Apparently, the treatment facilities are crude at best with medical teams, working in make-shift operating rooms with a shortage of medical personnel and supplies.
Dr. Hyman writes, "The smell and taste and vision of the sea of dead rotting bodies was something unimaginable, beyond horror - a vast and sick landscape of death after only 15 seconds of earthshaking.
Then we emptied the trucks and sorted the surgical supplies into the operating rooms and triaged the patients with headlamps -- attending to the sickest, those needing amputations, deciding who would be first in the morning as the light came up. We hoped for water, electricity and more supplies to help us save the wounded but there are none here at the hospital yet - perhaps they are still at the airport or circling over this island of people with the biggest and most patient hearts I have known.

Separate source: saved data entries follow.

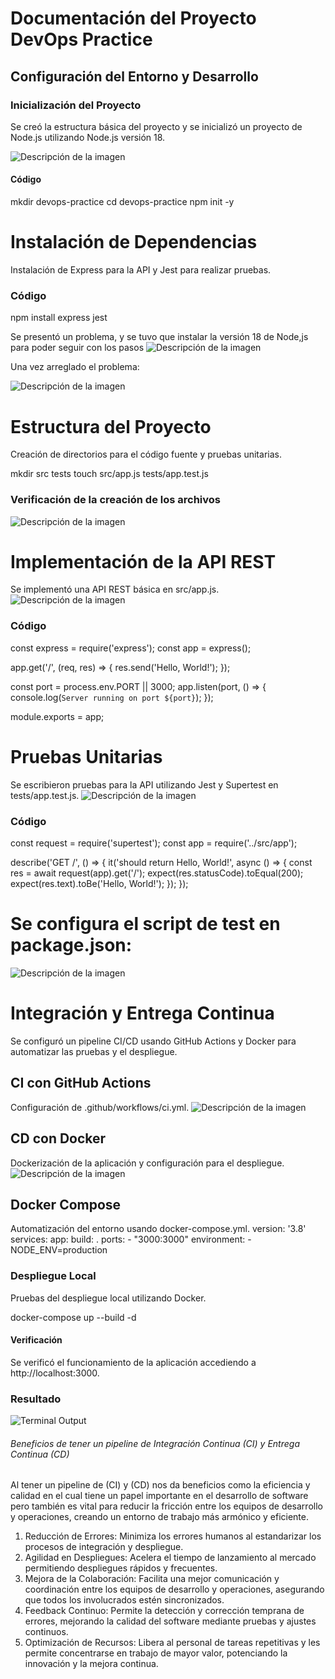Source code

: # Documentación del Proyecto DevOps Practice

## Configuración del Entorno y Desarrollo

### Inicialización del Proyecto
Se creó la estructura básica del proyecto y se inicializó un proyecto de Node.js utilizando Node.js versión 18.

![Descripción de la imagen](Imagenes/Foto1.png)


#### Código
mkdir devops-practice
cd devops-practice
npm init -y

# Instalación de Dependencias
Instalación de Express para la API y Jest para realizar pruebas.
### Código
npm install express jest

Se presentó un problema, y se tuvo  que instalar la versión 18 de Node,js para poder seguir con los pasos
![Descripción de la imagen](Imagenes/Foto2.png)


Una vez arreglado el problema:

![Descripción de la imagen](Imagenes/Foto3.png)


# Estructura del Proyecto
Creación de directorios para el código fuente y pruebas unitarias.

mkdir src tests
touch src/app.js tests/app.test.js

### Verificación de la creación de los archivos
![Descripción de la imagen](Imagenes/Foto4.png)


# Implementación de la API REST
Se implementó una API REST básica en src/app.js.
![Descripción de la imagen](Imagenes/Foto5.png)


### Código
const express = require('express');
const app = express();

app.get('/', (req, res) => {
    res.send('Hello, World!');
});

const port = process.env.PORT || 3000;
app.listen(port, () => {
    console.log(`Server running on port ${port}`);
});

module.exports = app;

# Pruebas Unitarias
Se escribieron pruebas para la API utilizando Jest y Supertest en tests/app.test.js.
![Descripción de la imagen](Imagenes/Foto6.png)

### Código
const request = require('supertest');
const app = require('../src/app');

describe('GET /', () => {
    it('should return Hello, World!', async () => {
        const res = await request(app).get('/');
        expect(res.statusCode).toEqual(200);
        expect(res.text).toBe('Hello, World!');
    });
});

# Se configura el script de test en package.json:
![Descripción de la imagen](Imagenes/Foto7.png)

# Integración y Entrega Continua
Se configuró un pipeline CI/CD usando GitHub Actions y Docker para automatizar las pruebas y el despliegue.
## CI con GitHub Actions
Configuración de .github/workflows/ci.yml.
![Descripción de la imagen](Imagenes/Foto8.png)



## CD con Docker
Dockerización de la aplicación y configuración para el despliegue.
![Descripción de la imagen](Imagenes/Foto9.png)



## Docker Compose

Automatización del entorno usando docker-compose.yml.
version: '3.8'
services:
  app:
    build: .
    ports:
      - "3000:3000"
    environment:
      - NODE_ENV=production

### Despliegue Local
Pruebas del despliegue local utilizando Docker.

docker-compose up --build -d



#### Verificación
Se verificó el funcionamiento de la aplicación accediendo a http://localhost:3000.


### Resultado
![Terminal Output](Imagenes/Foto10.png)







###### Beneficios de tener un pipeline de Integración Continua (CI) y Entrega Continua (CD)

Al tener un pipeline de (CI) y (CD) nos da beneficios como la eficiencia y calidad en el cual tiene un papel importante en el desarrollo de software pero también es vital para reducir la fricción entre los equipos de desarrollo y operaciones,  creando un entorno de trabajo más armónico y eficiente.

1. Reducción de Errores: Minimiza los errores humanos al estandarizar los procesos de integración y despliegue.
2. Agilidad en Despliegues: Acelera el tiempo de lanzamiento al mercado permitiendo despliegues rápidos y frecuentes.
3. Mejora de la Colaboración: Facilita una mejor comunicación y coordinación entre los equipos de desarrollo y operaciones, asegurando que todos los involucrados estén sincronizados.
4. Feedback Continuo: Permite la detección y corrección temprana de errores, mejorando la calidad del software mediante pruebas y ajustes continuos.
5. Optimización de Recursos: Libera al personal de tareas repetitivas y les permite concentrarse en trabajo de mayor valor, potenciando la innovación y la mejora continua.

Tomorrow we will start the first surgery here after the earthquake. The first amputation with nothing but a hacksaw and headlamps and a bottle of vodka to sterilize the equipment and a few rusty instruments to start. But we will do it because it has to be done and there is no one or no where else to do it.
Dr. Hyman had planned to report back via Twitter and Facebook, but since communication is limited due to power outages, lack of cell service, and limited satellite phone battery power, I will update this to report as to whether they will be able to report back, as they had hoped to.
You're warmly invited to extend your support, love, and blessings to Mark, Pier, their colleagues, and the people they are so valiantly serving.